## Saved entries
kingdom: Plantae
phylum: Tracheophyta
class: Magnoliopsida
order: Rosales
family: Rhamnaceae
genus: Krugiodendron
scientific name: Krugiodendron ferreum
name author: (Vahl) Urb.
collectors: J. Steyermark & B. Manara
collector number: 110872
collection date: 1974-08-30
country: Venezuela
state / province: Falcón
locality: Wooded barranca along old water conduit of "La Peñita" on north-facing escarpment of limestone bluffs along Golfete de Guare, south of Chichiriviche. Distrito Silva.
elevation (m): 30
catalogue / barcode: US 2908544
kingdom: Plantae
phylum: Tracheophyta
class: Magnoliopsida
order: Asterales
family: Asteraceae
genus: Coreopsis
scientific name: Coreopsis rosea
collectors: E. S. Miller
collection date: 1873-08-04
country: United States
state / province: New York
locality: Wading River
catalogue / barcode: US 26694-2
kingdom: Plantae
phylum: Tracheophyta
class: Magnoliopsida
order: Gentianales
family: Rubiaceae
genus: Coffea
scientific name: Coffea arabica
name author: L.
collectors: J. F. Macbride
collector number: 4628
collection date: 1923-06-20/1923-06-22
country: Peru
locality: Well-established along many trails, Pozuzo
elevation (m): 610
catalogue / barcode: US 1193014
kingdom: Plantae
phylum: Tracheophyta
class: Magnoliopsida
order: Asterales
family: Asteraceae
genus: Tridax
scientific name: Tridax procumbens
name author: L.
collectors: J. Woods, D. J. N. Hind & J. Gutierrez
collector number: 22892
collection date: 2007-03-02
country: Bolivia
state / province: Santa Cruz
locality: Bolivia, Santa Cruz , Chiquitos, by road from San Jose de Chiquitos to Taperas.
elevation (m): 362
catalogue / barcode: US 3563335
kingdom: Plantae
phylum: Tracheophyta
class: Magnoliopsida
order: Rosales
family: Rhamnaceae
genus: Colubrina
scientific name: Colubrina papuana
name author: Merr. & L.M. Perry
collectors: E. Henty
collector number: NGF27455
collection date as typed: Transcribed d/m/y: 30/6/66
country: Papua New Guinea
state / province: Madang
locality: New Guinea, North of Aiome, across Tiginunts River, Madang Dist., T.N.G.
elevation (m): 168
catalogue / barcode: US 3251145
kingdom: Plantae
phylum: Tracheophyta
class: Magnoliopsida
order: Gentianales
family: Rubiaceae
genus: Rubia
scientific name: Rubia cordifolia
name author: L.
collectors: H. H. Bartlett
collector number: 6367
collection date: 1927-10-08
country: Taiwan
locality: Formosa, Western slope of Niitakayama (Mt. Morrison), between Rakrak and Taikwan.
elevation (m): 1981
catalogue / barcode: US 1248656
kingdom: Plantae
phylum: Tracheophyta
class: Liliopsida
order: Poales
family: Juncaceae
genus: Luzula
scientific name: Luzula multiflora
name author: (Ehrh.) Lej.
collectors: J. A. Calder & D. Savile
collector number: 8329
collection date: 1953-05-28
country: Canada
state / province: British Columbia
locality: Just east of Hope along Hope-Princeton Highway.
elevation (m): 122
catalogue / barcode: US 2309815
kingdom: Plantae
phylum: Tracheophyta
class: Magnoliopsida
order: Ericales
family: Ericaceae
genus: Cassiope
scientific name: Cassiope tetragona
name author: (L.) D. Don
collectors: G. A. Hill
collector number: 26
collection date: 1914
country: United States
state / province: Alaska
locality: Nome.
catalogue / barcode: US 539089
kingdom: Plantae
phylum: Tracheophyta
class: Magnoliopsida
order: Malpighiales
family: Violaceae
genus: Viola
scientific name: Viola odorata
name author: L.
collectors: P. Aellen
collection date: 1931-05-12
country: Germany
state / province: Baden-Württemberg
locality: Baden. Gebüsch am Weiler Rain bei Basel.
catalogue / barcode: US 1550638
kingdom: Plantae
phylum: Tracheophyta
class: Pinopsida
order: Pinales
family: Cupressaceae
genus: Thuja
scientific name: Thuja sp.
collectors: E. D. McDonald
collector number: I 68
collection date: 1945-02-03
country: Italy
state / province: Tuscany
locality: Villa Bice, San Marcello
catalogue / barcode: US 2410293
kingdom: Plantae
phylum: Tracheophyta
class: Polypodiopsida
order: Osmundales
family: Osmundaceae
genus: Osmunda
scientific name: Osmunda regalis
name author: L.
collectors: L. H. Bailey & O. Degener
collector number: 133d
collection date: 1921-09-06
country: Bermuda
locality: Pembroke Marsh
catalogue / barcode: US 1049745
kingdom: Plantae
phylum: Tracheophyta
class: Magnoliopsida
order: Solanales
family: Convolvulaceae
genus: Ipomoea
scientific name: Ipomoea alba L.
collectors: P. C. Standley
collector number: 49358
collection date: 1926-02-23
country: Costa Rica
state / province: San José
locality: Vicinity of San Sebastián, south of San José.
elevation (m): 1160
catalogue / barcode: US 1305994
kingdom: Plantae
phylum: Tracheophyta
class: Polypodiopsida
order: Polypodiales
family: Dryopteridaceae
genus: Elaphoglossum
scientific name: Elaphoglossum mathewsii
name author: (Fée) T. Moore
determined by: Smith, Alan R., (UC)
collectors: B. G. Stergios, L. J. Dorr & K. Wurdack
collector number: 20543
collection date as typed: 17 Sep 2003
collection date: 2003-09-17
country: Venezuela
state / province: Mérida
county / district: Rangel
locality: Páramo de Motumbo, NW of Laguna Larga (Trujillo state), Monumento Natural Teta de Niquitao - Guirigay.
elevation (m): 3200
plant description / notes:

## Task to carry out
Lay out every line from the records above as a JSON list of strings, with one string per line and blank lines omitted.

## Reply to the exercise
[
  "kingdom: Plantae",
  "phylum: Tracheophyta",
  "class: Magnoliopsida",
  "order: Rosales",
  "family: Rhamnaceae",
  "genus: Krugiodendron",
  "scientific name: Krugiodendron ferreum",
  "name author: (Vahl) Urb.",
  "collectors: J. Steyermark & B. Manara",
  "collector number: 110872",
  "collection date: 1974-08-30",
  "country: Venezuela",
  "state / province: Falcón",
  "locality: Wooded barranca along old water conduit of \"La Peñita\" on north-facing escarpment of limestone bluffs along Golfete de Guare, south of Chichiriviche. Distrito Silva.",
  "elevation (m): 30",
  "catalogue / barcode: US 2908544",
  "kingdom: Plantae",
  "phylum: Tracheophyta",
  "class: Magnoliopsida",
  "order: Asterales",
  "family: Asteraceae",
  "genus: Coreopsis",
  "scientific name: Coreopsis rosea",
  "collectors: E. S. Miller",
  "collection date: 1873-08-04",
  "country: United States",
  "state / province: New York",
  "locality: Wading River",
  "catalogue / barcode: US 26694-2",
  "kingdom: Plantae",
  "phylum: Tracheophyta",
  "class: Magnoliopsida",
  "order: Gentianales",
  "family: Rubiaceae",
  "genus: Coffea",
  "scientific name: Coffea arabica",
  "name author: L.",
  "collectors: J. F. Macbride",
  "collector number: 4628",
  "collection date: 1923-06-20/1923-06-22",
  "country: Peru",
  "locality: Well-established along many trails, Pozuzo",
  "elevation (m): 610",
  "catalogue / barcode: US 1193014",
  "kingdom: Plantae",
  "phylum: Tracheophyta",
  "class: Magnoliopsida",
  "order: Asterales",
  "family: Asteraceae",
  "genus: Tridax",
  "scientific name: Tridax procumbens",
  "name author: L.",
  "collectors: J. Woods, D. J. N. Hind & J. Gutierrez",
  "collector number: 22892",
  "collection date: 2007-03-02",
  "country: Bolivia",
  "state / province: Santa Cruz",
  "locality: Bolivia, Santa Cruz , Chiquitos, by road from San Jose de Chiquitos to Taperas.",
  "elevation (m): 362",
  "catalogue / barcode: US 3563335",
  "kingdom: Plantae",
  "phylum: Tracheophyta",
  "class: Magnoliopsida",
  "order: Rosales",
  "family: Rhamnaceae",
  "genus: Colubrina",
  "scientific name: Colubrina papuana",
  "name author: Merr. & L.M. Perry",
  "collectors: E. Henty",
  "collector number: NGF27455",
  "collection date as typed: Transcribed d/m/y: 30/6/66",
  "country: Papua New Guinea",
  "state / province: Madang",
  "locality: New Guinea, North of Aiome, across Tiginunts River, Madang Dist., T.N.G.",
  "elevation (m): 168",
  "catalogue / barcode: US 3251145",
  "kingdom: Plantae",
  "phylum: Tracheophyta",
  "class: Magnoliopsida",
  "order: Gentianales",
  "family: Rubiaceae",
  "genus: Rubia",
  "scientific name: Rubia cordifolia",
  "name author: L.",
  "collectors: H. H. Bartlett",
  "collector number: 6367",
  "collection date: 1927-10-08",
  "country: Taiwan",
  "locality: Formosa, Western slope of Niitakayama (Mt. Morrison), between Rakrak and Taikwan.",
  "elevation (m): 1981",
  "catalogue / barcode: US 1248656",
  "kingdom: Plantae",
  "phylum: Tracheophyta",
  "class: Liliopsida",
  "order: Poales",
  "family: Juncaceae",
  "genus: Luzula",
  "scientific name: Luzula multiflora",
  "name author: (Ehrh.) Lej.",
  "collectors: J. A. Calder & D. Savile",
  "collector number: 8329",
  "collection date: 1953-05-28",
  "country: Canada",
  "state / province: British Columbia",
  "locality: Just east of Hope along Hope-Princeton Highway.",
  "elevation (m): 122",
  "catalogue / barcode: US 2309815",
  "kingdom: Plantae",
  "phylum: Tracheophyta",
  "class: Magnoliopsida",
  "order: Ericales",
  "family: Ericaceae",
  "genus: Cassiope",
  "scientific name: Cassiope tetragona",
  "name author: (L.) D. Don",
  "collectors: G. A. Hill",
  "collector number: 26",
  "collection date: 1914",
  "country: United States",
  "state / province: Alaska",
  "locality: Nome.",
  "catalogue / barcode: US 539089",
  "kingdom: Plantae",
  "phylum: Tracheophyta",
  "class: Magnoliopsida",
  "order: Malpighiales",
  "family: Violaceae",
  "genus: Viola",
  "scientific name: Viola odorata",
  "name author: L.",
  "collectors: P. Aellen",
  "collection date: 1931-05-12",
  "country: Germany",
  "state / province: Baden-Württemberg",
  "locality: Baden. Gebüsch am Weiler Rain bei Basel.",
  "catalogue / barcode: US 1550638",
  "kingdom: Plantae",
  "phylum: Tracheophyta",
  "class: Pinopsida",
  "order: Pinales",
  "family: Cupressaceae",
  "genus: Thuja",
  "scientific name: Thuja sp.",
  "collectors: E. D. McDonald",
  "collector number: I 68",
  "collection date: 1945-02-03",
  "country: Italy",
  "state / province: Tuscany",
  "locality: Villa Bice, San Marcello",
  "catalogue / barcode: US 2410293",
  "kingdom: Plantae",
  "phylum: Tracheophyta",
  "class: Polypodiopsida",
  "order: Osmundales",
  "family: Osmundaceae",
  "genus: Osmunda",
  "scientific name: Osmunda regalis",
  "name author: L.",
  "collectors: L. H. Bailey & O. Degener",
  "collector number: 133d",
  "collection date: 1921-09-06",
  "country: Bermuda",
  "locality: Pembroke Marsh",
  "catalogue / barcode: US 1049745",
  "kingdom: Plantae",
  "phylum: Tracheophyta",
  "class: Magnoliopsida",
  "order: Solanales",
  "family: Convolvulaceae",
  "genus: Ipomoea",
  "scientific name: Ipomoea alba L.",
  "collectors: P. C. Standley",
  "collector number: 49358",
  "collection date: 1926-02-23",
  "country: Costa Rica",
  "state / province: San José",
  "locality: Vicinity of San Sebastián, south of San José.",
  "elevation (m): 1160",
  "catalogue / barcode: US 1305994",
  "kingdom: Plantae",
  "phylum: Tracheophyta",
  "class: Polypodiopsida",
  "order: Polypodiales",
  "family: Dryopteridaceae",
  "genus: Elaphoglossum",
  "scientific name: Elaphoglossum mathewsii",
  "name author: (Fée) T. Moore",
  "determined by: Smith, Alan R., (UC)",
  "collectors: B. G. Stergios, L. J. Dorr & K. Wurdack",
  "collector number: 20543",
  "collection date as typed: 17 Sep 2003",
  "collection date: 2003-09-17",
  "country: Venezuela",
  "state / province: Mérida",
  "county / district: Rangel",
  "locality: Páramo de Motumbo, NW of Laguna Larga (Trujillo state), Monumento Natural Teta de Niquitao - Guirigay.",
  "elevation (m): 3200",
  "plant description / notes:"
]